There is one complication. You need to pick up the centres of the mouths to bore them, but they have big cut outs for the transfer ports. In addition, on 250 cases the mouths are cast finish, not machined.
For the latter, give the mouths a light sanding to remove the worst of any raised lumps and bumps. To be able to clock them up, you need to make a ring to fit in the mouths.

Note the shoulder, so it sits square on the case/barrel joint face

Make it so it just goes in the tightest of the three holes. If it is slack in any of the others, wrap a sheet of paper round it. The bore and the diameter in the case mouth must be concentric, as you clock the bore.

You'll need some clamps, and a decent boring head. I bought one off ebay for about £60 and was amazed how good it was. Your mill will need to have a quill feed, and be able to angle the head in at least one direction. Ideally you want enough travel to be able to pick up all three centres without having to move the case.

Clamp the top case on the mill, loose enough to still tap it true. You need it positioned so you can angle the mill head parallel to the mouths. Clock across the face of the crankcase mouths like so (between my finger and thumb in the pic), to get the case square to the travel of the bed.

 Use any accurately ground parallel or slip gauge to clock, if you hold it on the face then clock it you avoid all the holes, gaps and any surface damage pits. Once it is as close as you can get, clamp down.

You'll now need to tip the head over. Set at roughly 20 degrees, then clock it true. Using the clock mounted in the spindle, spin it through 180 degrees, using the slip as before.

Adjust the head angle to get both sides as close as you can to each other. This sets the spindle vertical to the holes you need to enlarge.

You now need to find the centre of the first hole. Put your bung in, and clock round the hole to get centred. Lock the X and Y (front/back and side/side) slides, and zero the Z/knee dial.

Remember, if you alter the up/down position, it will move the side/side position due to the angle. As long as you wind back to the same position you'll be OK, but make sure you have enough room to get your boring head on. Which you're now ready to do, so get on with it.

Touch on and machine in the usual manner. I took 10 thou cuts to be gentle. You'll notice that the cutting is intermittent at first, due to the cast finish in the mouths. It should cut fairly evenly, but if you're touching really heavily in one area only you might want to move position a bit. Also remember that with it being cast, the mouths are tapered a bit, so you'll cut heavier as you go down.

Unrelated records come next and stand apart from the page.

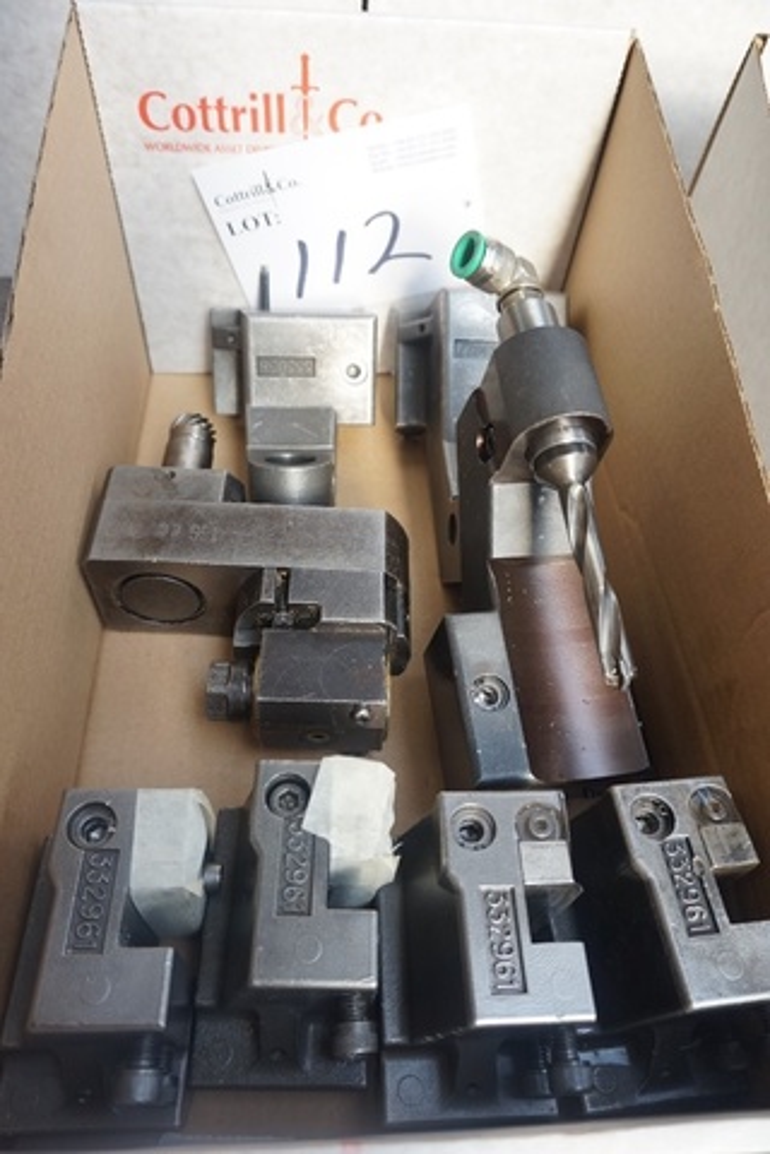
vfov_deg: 73.7
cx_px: 385
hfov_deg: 53.1
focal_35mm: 24
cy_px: 577
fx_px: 770
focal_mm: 16
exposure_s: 1/60
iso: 200
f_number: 4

Note that you won't get right to the bottom of the bore. The red arrow points at a double lip-one is from my machining, the other is the extent of the original bore. You can't get all the way down because you hit the transfer ports, as indicated by the green arrow. I learnt the hard way so you don't have to... If you go until you just touch on the ports, you should find the extra lip won't matter. Check with your barrels anyway, if needed you could dremel it out.

I highly recommend that you measure your own barrels for fit. However, if you don't have them yet my measurements are:

Barrel diameter 2.518"/63.96mm.  Schurminator on the KH triples board measured his 400 as having a 0.4mm (15 thou) clearance, so bore your cases out to 64.4mm/2.533".

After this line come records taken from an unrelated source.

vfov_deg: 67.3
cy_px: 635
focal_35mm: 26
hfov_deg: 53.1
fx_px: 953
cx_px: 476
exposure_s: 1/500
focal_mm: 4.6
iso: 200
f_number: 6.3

Spigot length: 25mm. Whilst the base gasket does reduce this a bit, don't rely on it. Make sure the barrels seat firmly on the face with no gasket, dremeling out the lip if needed. If you do have trouble once the bottom end is assembled, you should be OK putting a bigger chamfer on the barrel spigot to clear. The length I got after machining to touch on the ports was just, just enough.

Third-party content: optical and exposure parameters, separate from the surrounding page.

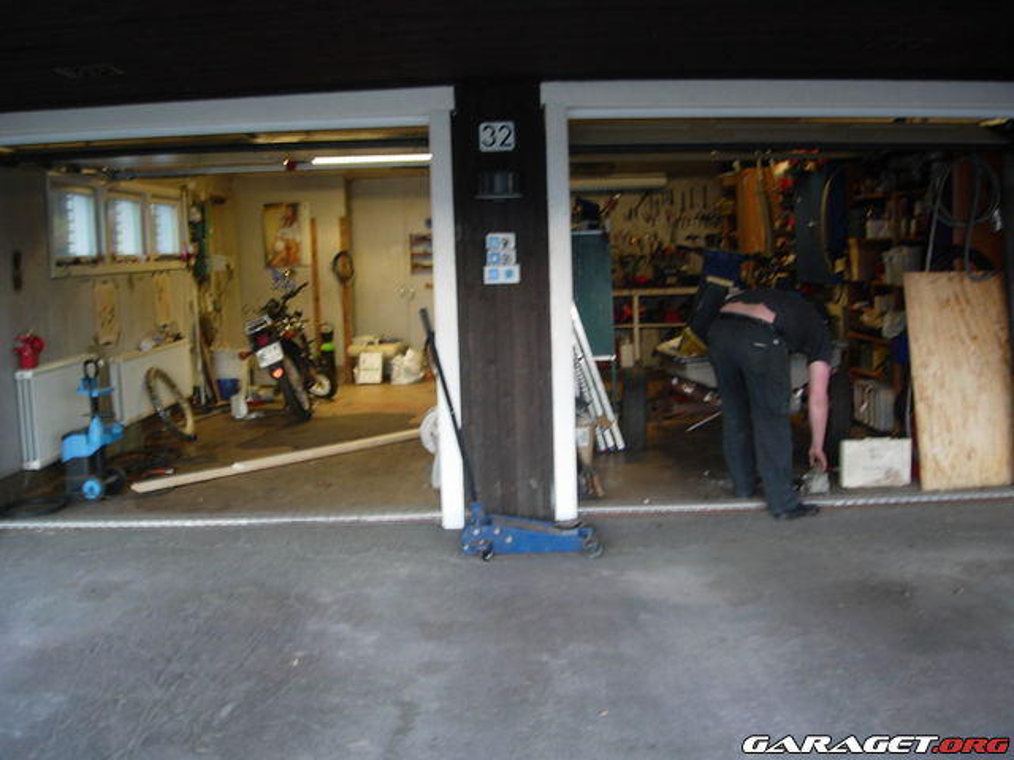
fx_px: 1113
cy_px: 380
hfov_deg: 49.0
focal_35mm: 38
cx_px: 507
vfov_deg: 37.7
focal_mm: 7.8
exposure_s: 1/17.9
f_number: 2.8
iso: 79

Before you move on to the next mouth, put your barrel on and check that all the studs go in. If you've been careful they should do, but if you cocked up the position it could be too off centre to get them in. If that happens don't worry, just machine a bit more out. The studs seem to be the only thing keeping it centred.

So, thats the machining out the way. Apologies if it seems a bit Janet and John and detail heavy, but the whole point of putting it up is that anyone else having a go can avoid my cock ups. The rest of the conversion will be posted later, when I've actually done it.